SALT LAKE CITY (ABC4) – Utah political leaders and lawmakers are criticizing President Joe Biden’s move to halt energy leases on federal lands.
In a joint statement from Gov. Spencer Cox, Lt. Gov. Deidre Henderson, Sens. Mike Lee and Mitt Romney, Reps. John Curtis, Blake Moore, Chris Stewart, and Burgess Owens, Senate President Stuart Adams, House Speaker Brad Wilson, and Attorney General Sean Reyes call the action a “serious mistake.”
Read the full statement below:
“The Biden administration’s arbitrary decision to suspend oil and gas leasing and permitting on federal lands is a serious mistake that will harm the same small Utah businesses that are already hurting from the pandemic. This action perpetuates the very discord between rural and urban Americans that the President spoke out against in his inauguration speech. Although it is routine for an incoming administration to pause high-level agency decisions while agency leaders get into place, such a widespread suspension of routine permitting decisions normally made in the field is unprecedented.
“The economic impacts of this decision will be felt nation-wide and couldn’t come at a worse time for Utah’s rural communities, tribes, and small businesses. Our energy industry is among the hardest hit by the pandemic. Utahns previously employed in the energy sector have lost their jobs in historic numbers. This decision only exacerbates the problem.
“We encourage President Biden to reconsider this counterproductive step. We are eager to work with his administration to improve management of our public lands, but gratuitously punishing our rural economy is not helpful.”
On Thursday, the Biden administration announced the suspension of new oil and gas leasing and drilling permits for U.S. lands and waters for 60 days. According to the Associated Press, this is part of a broad review of programs at the Department of Interior.
It also follows President Biden’s campaign pledge to halt new drilling on federal lands and end the leasing of publicly owned energy reserves as part of his plan to address climate change. The order does not limit existing oil and gas operations under valid leases, meaning oil and gas activity won’t come to a sudden halt on the millions of acres of lands in the West and offshore in the Gulf of Mexico where much drilling is concentrated.
The order also blocks the approval of new mining plans, land sales or exchanges and the hiring of senior-level staff at the agency.
This isn’t the first move by the Biden administration that Utah lawmakers have criticized.
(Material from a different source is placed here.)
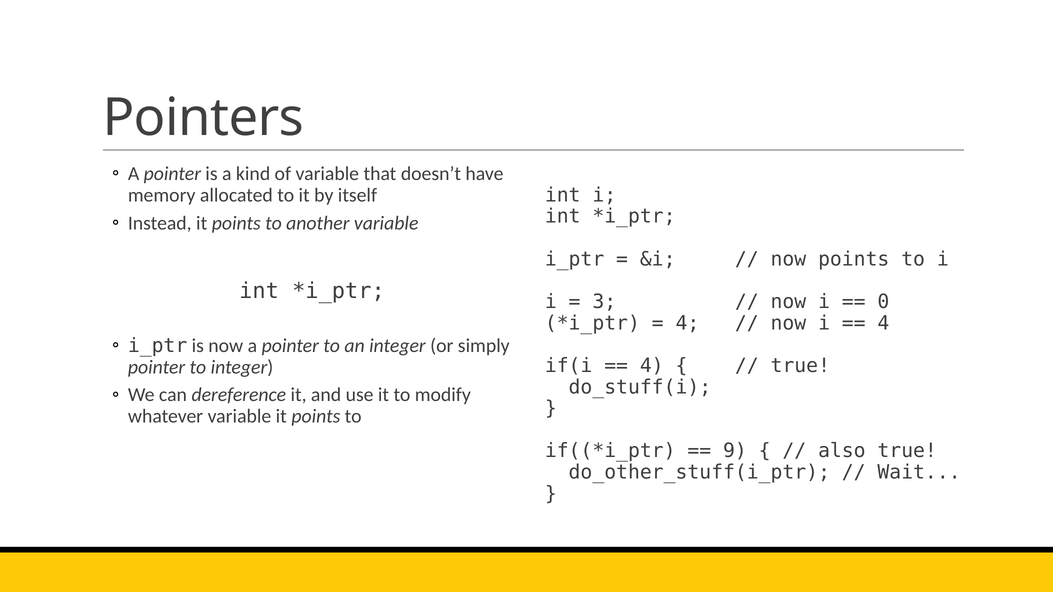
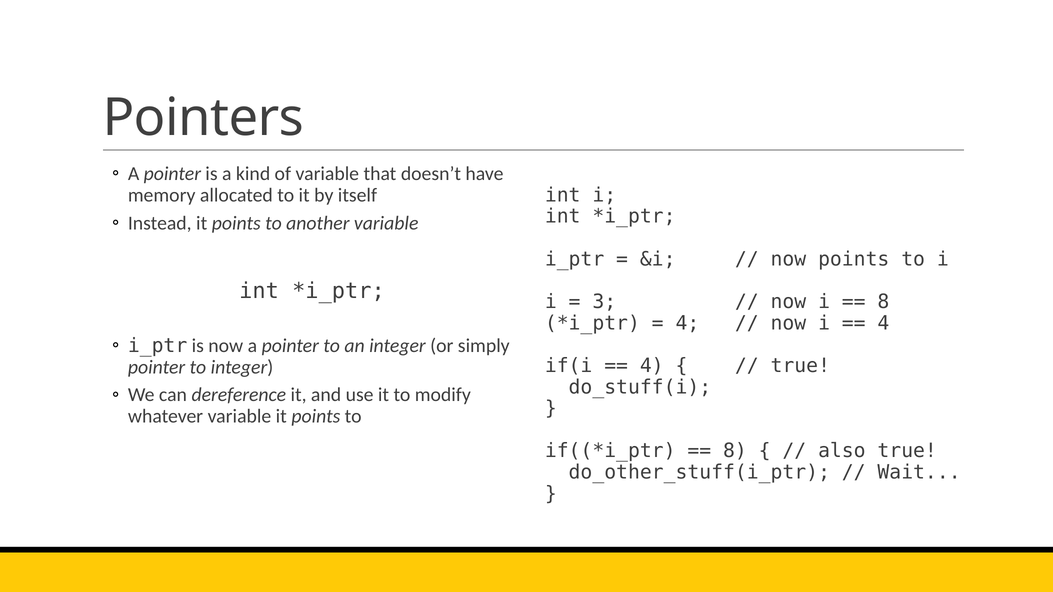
0 at (883, 302): 0 -> 8
9 at (735, 451): 9 -> 8
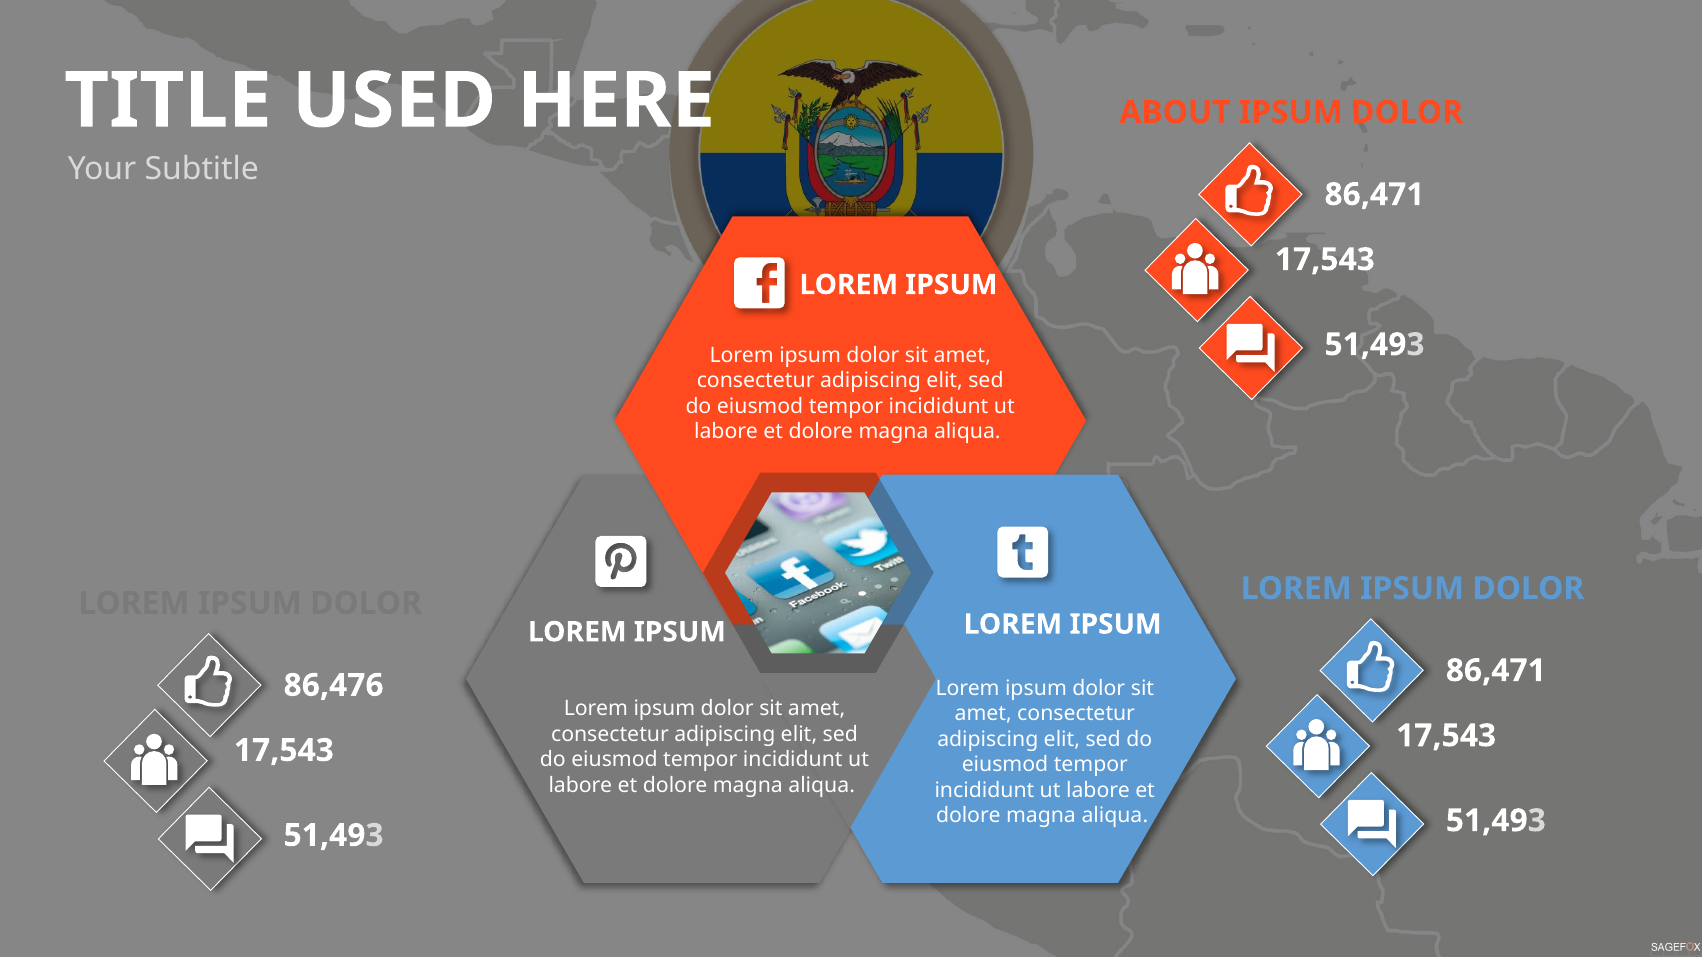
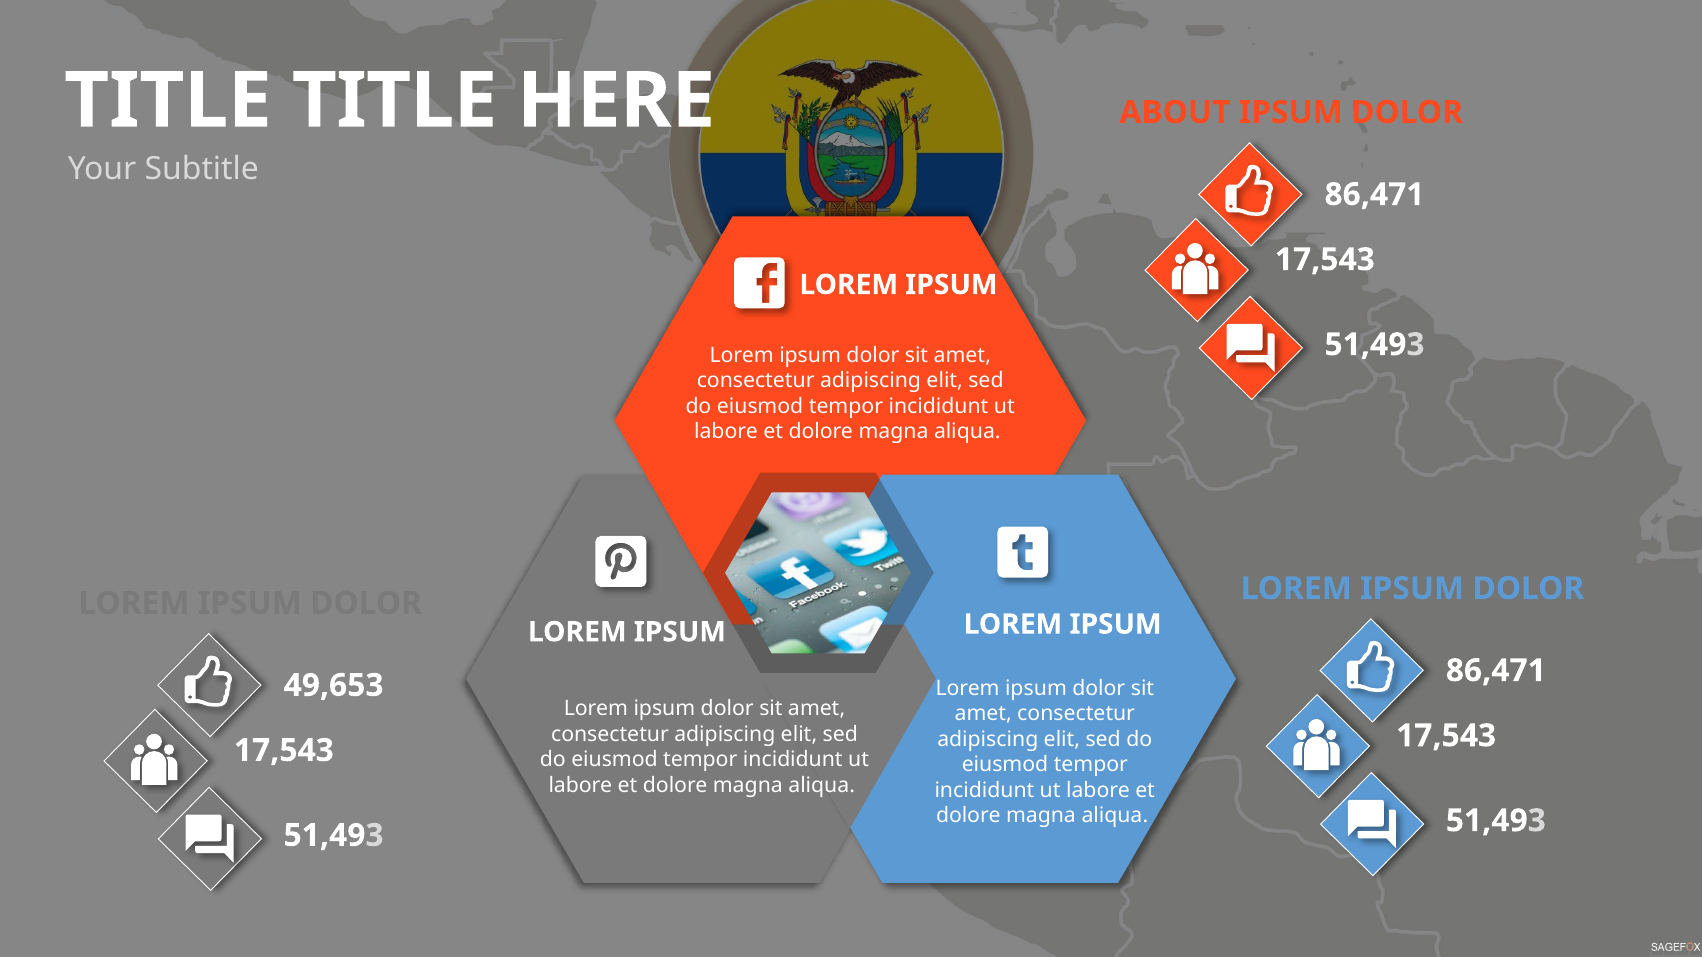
TITLE USED: USED -> TITLE
86,476: 86,476 -> 49,653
On Wednesday, in his first few hours in office, President Biden signed an executive order to review the boundaries of Bears Ears and Grand Staircase-Escalante monuments.
Read that joint statement below:
“For over 25 years, Utah has been the center of controversial and divisive unilateral national monument decisions. Roughly two-thirds of our backyard belongs to the federal government, which has meant land management actions have often been done to us rather than with us. A review in name only with predetermined results, which ultimately leads to a unilateral executive order enlarging the monuments’ boundaries, will not solve the root of the problem and will only deepen divisions in this country.
We share a sincere desire to find a collaborative, broadly supported solution to the political football of national monuments in Utah, specifically Grand Staircase-Escalante and Bears Ears National Monuments. It is imperative that President Biden bring the State of Utah to the table and work with state and local elected leaders toward a consensus product, including a permanent solution approved by Congress.
President Biden championed a message of unity during his campaign, and we stand ready to work across party lines towards a permanent solution.”
Two years ago, President Donald Trump downsized the two monuments, and then last year implemented a new management plan.